Тут я не удержусь от цитирования:
«Половые органы у нее всегда казались удивительно маленькими, твердыми на вид и посторонними на ее гладком теле — словно на ровный лобок пластмассовой куклы положили улитку, и та налипла присосками.
Но на этот раз улитка была вся раздавлена и размазана».
Или монолог героини:
«Я так возбудилась тогда… Возбудилась, что ты, может быть, в подъезде уже. И ты позвонил еще раз, а я уже пошла в ванную, из меня текло… я подцепила все, что натекло, запустила руку под кран, одновременно говорила с тобой по телефону, а с пальцев все не смывалось никак, как белые водоросли свисало.
Аля даже показала, как она держала пальцы.

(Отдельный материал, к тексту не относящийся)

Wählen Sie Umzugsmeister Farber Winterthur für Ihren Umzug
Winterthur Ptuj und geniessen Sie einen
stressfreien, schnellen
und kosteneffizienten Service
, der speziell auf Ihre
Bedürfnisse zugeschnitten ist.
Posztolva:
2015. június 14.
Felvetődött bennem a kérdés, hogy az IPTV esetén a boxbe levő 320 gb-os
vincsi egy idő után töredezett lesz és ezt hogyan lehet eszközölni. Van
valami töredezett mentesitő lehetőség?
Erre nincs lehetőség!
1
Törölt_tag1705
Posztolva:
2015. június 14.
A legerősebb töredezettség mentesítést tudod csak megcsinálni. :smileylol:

Я долго смотрел на пальцы, а она все пошевеливала и потирала ими под невидимой водой».
…Захар, в ответ на мой комплимент, проанонсировал эротику в «ЧО», отметив, что она там разная: не только точная и зримая, но и «с брезгливостью» из моего пункта «бэ» (см. выше). Да нет, Захар, ничего похожего. Можно как угодно относиться к героям и героиням, и настаивать на сугубо служебной роли сцен «про это», но, как говорят опытные дамы, — «красоту не замажешь».

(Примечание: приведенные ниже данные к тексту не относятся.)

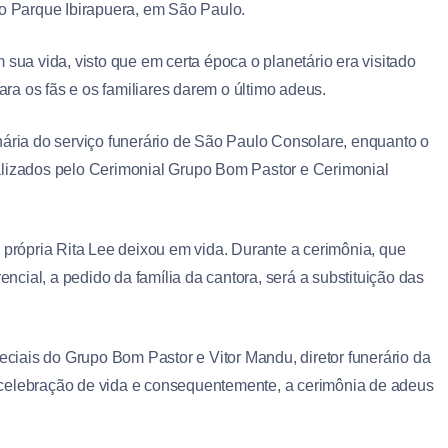
o do Parque Ibirapuera, em São Paulo.
 sua vida, visto que em certa época o planetário era visitado
a os fãs e os familiares darem o último adeus.
nária do serviço funerário de São Paulo Consolare, enquanto o
alizados pelo Cerimonial Grupo Bom Pastor e Cerimonial
 própria Rita Lee deixou em vida. Durante a cerimônia, que
encial, a pedido da família da cantora, será a substituição das
peciais do Grupo Bom Pastor e Vitor Mandu, diretor funerário da
 celebração de vida e consequentemente, a cerimônia de adeus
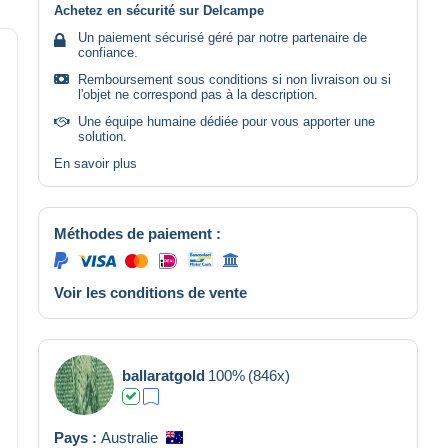
Achetez en sécurité sur Delcampe
Un paiement sécurisé géré par notre partenaire de
confiance.
Remboursement sous conditions si non livraison ou si
l'objet ne correspond pas à la description.
Une équipe humaine dédiée pour vous apporter une
solution.
En savoir plus
Méthodes de paiement :
Voir les conditions de vente
ballaratgold
100%
(846x)
Pays :
Australie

В «Обезьяне» автор выступил в новом и удивительном амплуа — рецензента порнофильмов. Точнее, того, что иногда в них мелькает как бы за пределами функционала (чуть не сказал — «замысла»). Запомнившиеся когда-то своей неуместностью кадры отпечатались то ли в голове, то ли ниже, и в нужный момент, флешбэком, пошла вдруг трансляция изнутри уже знакомого человека, и зритель цепенеет перед этим разворотом внутренностей чужой подсознанки.
Прием этот — вообще магистральный для новой прилепинской книжки; прибавив упёртость героя на десятке возвратно-поступательных движений, механистичность страстей, кишечную обнаженность души — можно смело назвать «Черную обезьяну» — порноповестью.
Велимир, труд, маета
Впрочем, уместно и другое жанровое определение — политического памфлета. Слишком прозрачна метафора о «недоростках» — маленьких носителях отмороженного, свободного от всей взрослой химии, сознания — за которыми наблюдает кремлевский демиург Велимир Шаров в целях дальнейшего использования: хоть в политике, хоть в литературе.
Первым делом, конечно, приходят в голову «наши», «мгеровцы» и пр. (есть в «ЧО» и намеки куда прозрачней: «свои вожаки Сэл и Гер»; Селигер то есть) и Владислав Ю. Сурков.
Но здесь — контрапункт сюжетной игры: в Велимире Шарове угадывается не только Сурков, но и писатель Владимир Шаров, в чьем последнем романе «Будьте как дети» — заявлена, почти всерьез, оригинальная и глубокая концепция детского похода, крестового и социального одновременно, за всемирным счастьем. Поход этот был последним заветом смертельно больного Владимира Ленина, дорожную карту которого вождь разработал на примере миграционно-мистических практик северного народа энцев.
И для Прилепина полемика с автором «Будьте как дети» куда важней поиска очередного забористого сравнения для «путинского комсомола».
А город, где происходит массовое, немотивированное убийство людей «недоростками», называется Велимир.
(Имя удивительно завораживающее — Хлебников знал, как себя назвать. Узнав имя «Велимир» и должность «Председатель Земного Шара», можно ведь и не читать, что он там написал-нашаманил. Очень многие так и сделали).
Однако что-то мешает ограничиться памфлетом и обрадоваться очередной фиге в кармане. Слишком уж понятна, до зевотной тоски, история с «нашими», чтобы тянуть на самостоятельный сюжет, это во-первых. А во-вторых, столь же скучно было бы числить Прилепина, пусть в одной этой книжке, эпигоном велимиров братьев Стругацких плюс Воннегута.
Сюжет о «недоростках» — действительно, с двойным дном — кризис идей и людей в стране резонирует с творческим кризисом писателя-героя (а может, и автора). Отсюда — навязчивый и назойливый к финалу поиск «мелодии» на фоне утраты членораздельной речи. Отсюда — тошнота, усталость и отвращение, которые только усиливаются (как и аллюзии — скажем, на «Мультики» Михаила Елизарова). Там же исподволь возникает апокалипсическая леонид-леоновская интонация. Конец цвета. Повествование действительно становится черно-белым, экспрессионистским — от экспрессионизма, кстати, и совсем нерусское восприятие психлечебницы как нормального, тихого места, не дома, так пристанища.